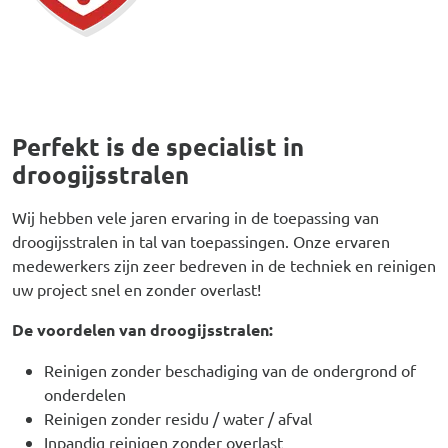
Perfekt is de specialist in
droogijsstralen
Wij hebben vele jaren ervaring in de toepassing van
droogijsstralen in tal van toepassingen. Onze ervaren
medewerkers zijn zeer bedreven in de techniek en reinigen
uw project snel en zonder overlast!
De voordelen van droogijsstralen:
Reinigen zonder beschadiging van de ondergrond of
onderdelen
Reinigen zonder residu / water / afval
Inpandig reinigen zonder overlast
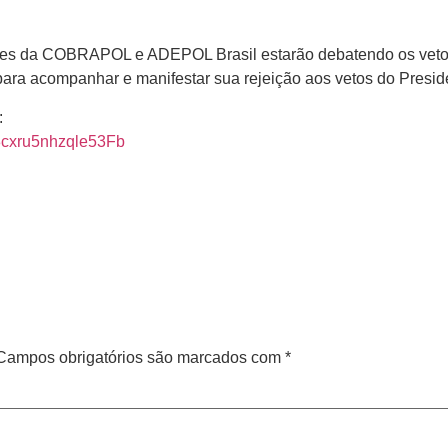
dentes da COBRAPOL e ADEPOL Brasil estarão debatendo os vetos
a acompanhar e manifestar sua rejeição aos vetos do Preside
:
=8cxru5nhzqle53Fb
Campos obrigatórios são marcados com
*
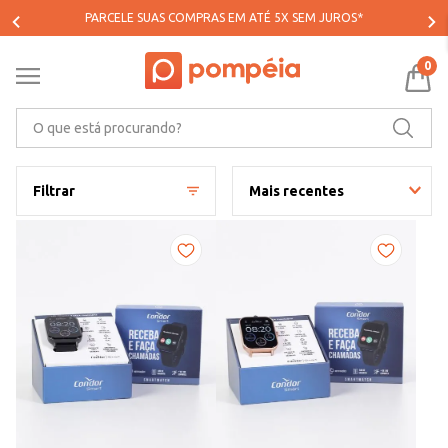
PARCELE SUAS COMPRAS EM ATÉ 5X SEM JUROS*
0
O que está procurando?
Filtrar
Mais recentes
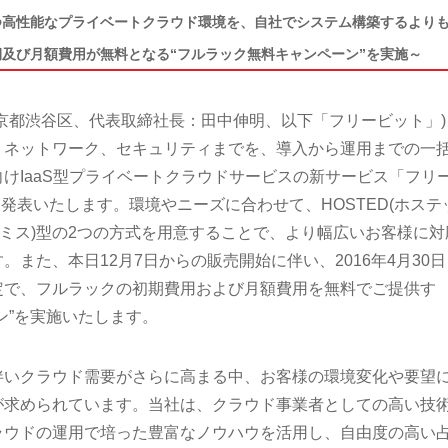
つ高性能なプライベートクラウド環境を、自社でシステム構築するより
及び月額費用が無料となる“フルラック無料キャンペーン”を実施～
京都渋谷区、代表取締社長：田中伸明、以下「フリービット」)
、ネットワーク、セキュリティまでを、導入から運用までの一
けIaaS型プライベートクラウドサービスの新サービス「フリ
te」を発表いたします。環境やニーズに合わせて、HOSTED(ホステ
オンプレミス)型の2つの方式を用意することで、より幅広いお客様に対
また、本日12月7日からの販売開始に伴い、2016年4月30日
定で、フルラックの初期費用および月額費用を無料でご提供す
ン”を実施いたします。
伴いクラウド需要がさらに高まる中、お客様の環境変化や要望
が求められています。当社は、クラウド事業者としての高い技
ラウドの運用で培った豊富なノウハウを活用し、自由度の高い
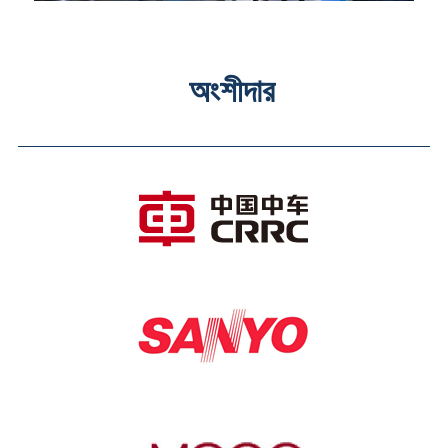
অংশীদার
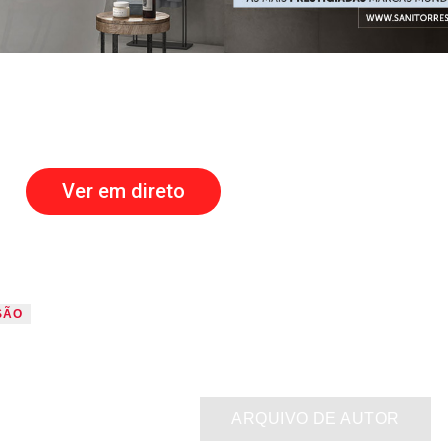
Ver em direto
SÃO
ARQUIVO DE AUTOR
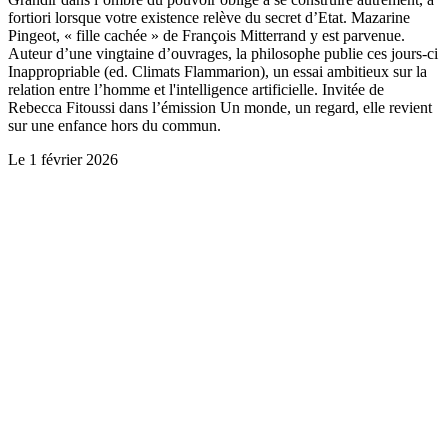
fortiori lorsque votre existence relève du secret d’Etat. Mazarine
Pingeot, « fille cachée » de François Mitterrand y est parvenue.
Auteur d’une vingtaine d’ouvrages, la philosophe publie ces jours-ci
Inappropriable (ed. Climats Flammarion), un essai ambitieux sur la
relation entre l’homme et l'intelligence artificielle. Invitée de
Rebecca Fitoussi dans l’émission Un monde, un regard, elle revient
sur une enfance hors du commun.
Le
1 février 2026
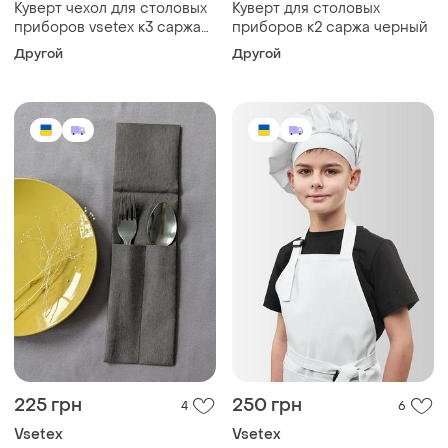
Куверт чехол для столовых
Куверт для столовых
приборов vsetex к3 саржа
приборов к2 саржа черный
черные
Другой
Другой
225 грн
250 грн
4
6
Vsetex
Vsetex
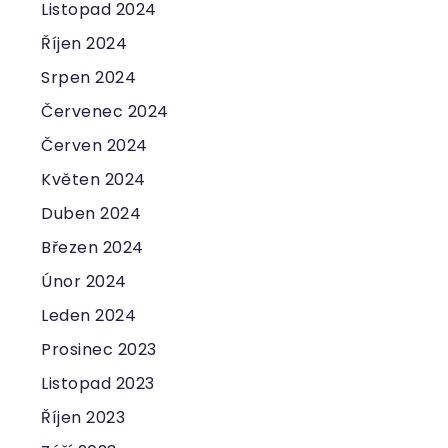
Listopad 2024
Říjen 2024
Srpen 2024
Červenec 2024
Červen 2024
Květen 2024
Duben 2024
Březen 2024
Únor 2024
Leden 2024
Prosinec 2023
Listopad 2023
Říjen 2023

WHAT IS REQUIRED:
The expected output is every entry, retyped exactly, with all pictures removed.

OUTPUT FOR THIS EXERCISE:
Perfekt is de specialist in
droogijsstralen
Wij hebben vele jaren ervaring in de toepassing van
droogijsstralen in tal van toepassingen. Onze ervaren
medewerkers zijn zeer bedreven in de techniek en reinigen
uw project snel en zonder overlast!
De voordelen van droogijsstralen:
Reinigen zonder beschadiging van de ondergrond of
onderdelen
Reinigen zonder residu / water / afval
Inpandig reinigen zonder overlast
dentes da COBRAPOL e ADEPOL Brasil estarão debatendo os vetos
a acompanhar e manifestar sua rejeição aos vetos do Preside
:
=8cxru5nhzqle53Fb
Campos obrigatórios são marcados com
*
PARCELE SUAS COMPRAS EM ATÉ 5X SEM JUROS*
0
O que está procurando?
Filtrar
Mais recentes
つ高性能なプライベートクラウド環境を、自社でシステム構築するより
及び月額費用が無料となる“フルラック無料キャンペーン”を実施～
京都渋谷区、代表取締社長：田中伸明、以下「フリービット」)
、ネットワーク、セキュリティまでを、導入から運用までの一
けIaaS型プライベートクラウドサービスの新サービス「フリ
te」を発表いたします。環境やニーズに合わせて、HOSTED(ホステ
オンプレミス)型の2つの方式を用意することで、より幅広いお客様に対
また、本日12月7日からの販売開始に伴い、2016年4月30日
定で、フルラックの初期費用および月額費用を無料でご提供す
ン”を実施いたします。
伴いクラウド需要がさらに高まる中、お客様の環境変化や要望
が求められています。当社は、クラウド事業者としての高い技
ラウドの運用で培った豊富なノウハウを活用し、自由度の高い
অংশীদার
Ver em direto
SÃO
ARQUIVO DE AUTOR
fortiori lorsque votre existence relève du secret d’Etat. Mazarine
Pingeot, « fille cachée » de François Mitterrand y est parvenue.
Auteur d’une vingtaine d’ouvrages, la philosophe publie ces jours-ci
Inappropriable (ed. Climats Flammarion), un essai ambitieux sur la
relation entre l’homme et l'intelligence artificielle. Invitée de
Rebecca Fitoussi dans l’émission Un monde, un regard, elle revient
sur une enfance hors du commun.
Le
1 février 2026
Куверт чехол для столовых
Куверт для столовых
приборов vsetex к3 саржа
приборов к2 саржа черный
черные
Другой
Другой
225 грн
250 грн
4
6
Vsetex
Vsetex
Listopad 2024
Říjen 2024
Srpen 2024
Červenec 2024
Červen 2024
Květen 2024
Duben 2024
Březen 2024
Únor 2024
Leden 2024
Prosinec 2023
Listopad 2023
Říjen 2023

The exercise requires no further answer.